**Task directions:** Begin at the line containing "de doenças graves" in the records below, end at the line containing "μεταπώλησης ρούχων Vinted", and retype each line in that span exactly. No other line and no image should appear.

- Opening Delimiter -

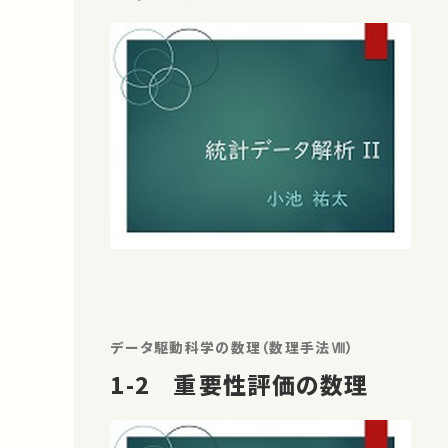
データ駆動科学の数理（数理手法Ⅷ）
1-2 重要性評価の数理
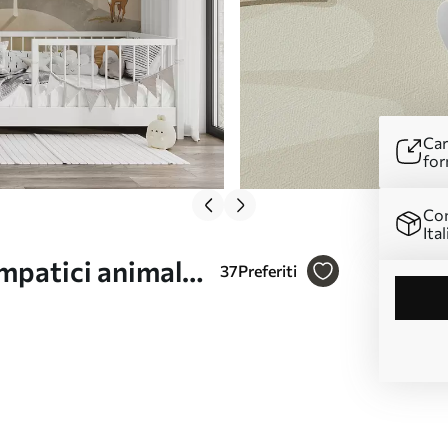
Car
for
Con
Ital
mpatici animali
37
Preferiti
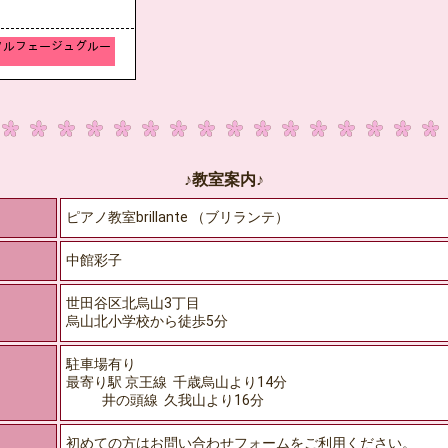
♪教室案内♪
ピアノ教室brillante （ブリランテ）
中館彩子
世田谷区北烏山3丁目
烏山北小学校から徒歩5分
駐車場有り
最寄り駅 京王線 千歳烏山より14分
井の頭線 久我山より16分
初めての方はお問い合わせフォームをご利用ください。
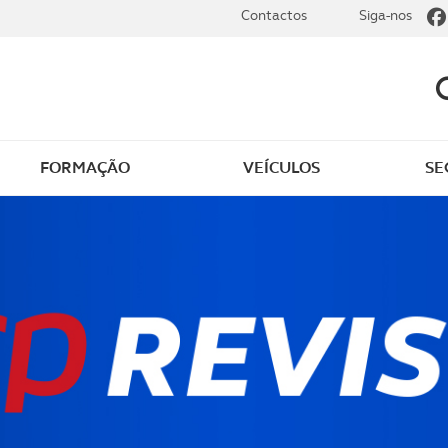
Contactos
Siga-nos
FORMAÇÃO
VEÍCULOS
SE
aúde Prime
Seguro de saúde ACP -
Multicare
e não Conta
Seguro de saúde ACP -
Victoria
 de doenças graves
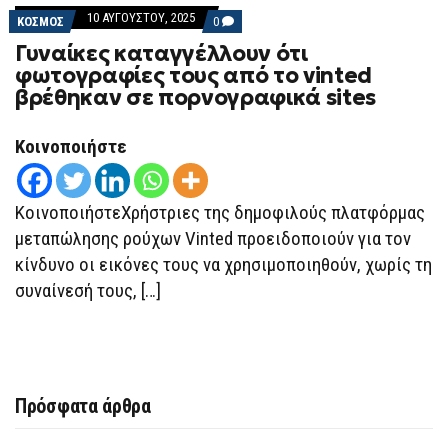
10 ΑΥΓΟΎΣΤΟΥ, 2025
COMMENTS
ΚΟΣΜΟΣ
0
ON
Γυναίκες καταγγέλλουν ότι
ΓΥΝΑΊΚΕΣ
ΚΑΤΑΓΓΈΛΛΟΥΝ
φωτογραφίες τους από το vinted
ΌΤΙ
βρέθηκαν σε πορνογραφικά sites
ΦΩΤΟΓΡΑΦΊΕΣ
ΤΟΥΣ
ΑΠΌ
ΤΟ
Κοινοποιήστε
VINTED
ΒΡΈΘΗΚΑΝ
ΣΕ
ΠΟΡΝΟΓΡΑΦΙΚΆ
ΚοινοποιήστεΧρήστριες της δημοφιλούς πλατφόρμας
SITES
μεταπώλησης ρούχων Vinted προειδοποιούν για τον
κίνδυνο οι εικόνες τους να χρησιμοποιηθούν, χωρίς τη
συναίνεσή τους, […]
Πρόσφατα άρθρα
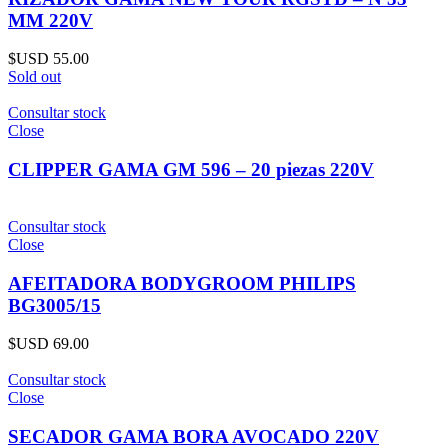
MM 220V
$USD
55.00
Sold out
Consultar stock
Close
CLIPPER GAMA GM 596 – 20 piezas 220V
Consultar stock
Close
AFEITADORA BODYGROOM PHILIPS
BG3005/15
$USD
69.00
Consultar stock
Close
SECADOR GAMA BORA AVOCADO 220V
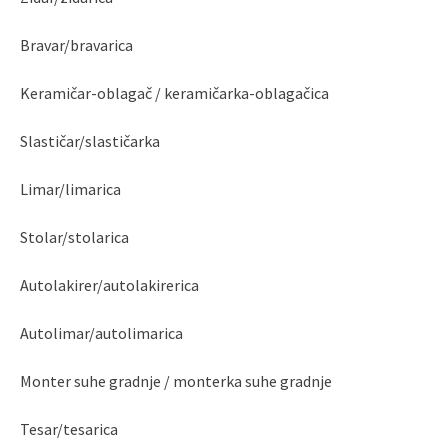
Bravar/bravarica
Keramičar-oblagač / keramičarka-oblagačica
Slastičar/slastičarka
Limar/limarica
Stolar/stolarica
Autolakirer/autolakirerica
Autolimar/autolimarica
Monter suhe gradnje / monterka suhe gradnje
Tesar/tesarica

- Closing Delimiter -

**Final answer:**
 de doenças graves
10 ΑΥΓΟΎΣΤΟΥ, 2025
COMMENTS
ΚΟΣΜΟΣ
0
ON
Γυναίκες καταγγέλλουν ότι
ΓΥΝΑΊΚΕΣ
ΚΑΤΑΓΓΈΛΛΟΥΝ
φωτογραφίες τους από το vinted
ΌΤΙ
βρέθηκαν σε πορνογραφικά sites
ΦΩΤΟΓΡΑΦΊΕΣ
ΤΟΥΣ
ΑΠΌ
ΤΟ
Κοινοποιήστε
VINTED
ΒΡΈΘΗΚΑΝ
ΣΕ
ΠΟΡΝΟΓΡΑΦΙΚΆ
ΚοινοποιήστεΧρήστριες της δημοφιλούς πλατφόρμας
SITES
μεταπώλησης ρούχων Vinted προειδοποιούν για τον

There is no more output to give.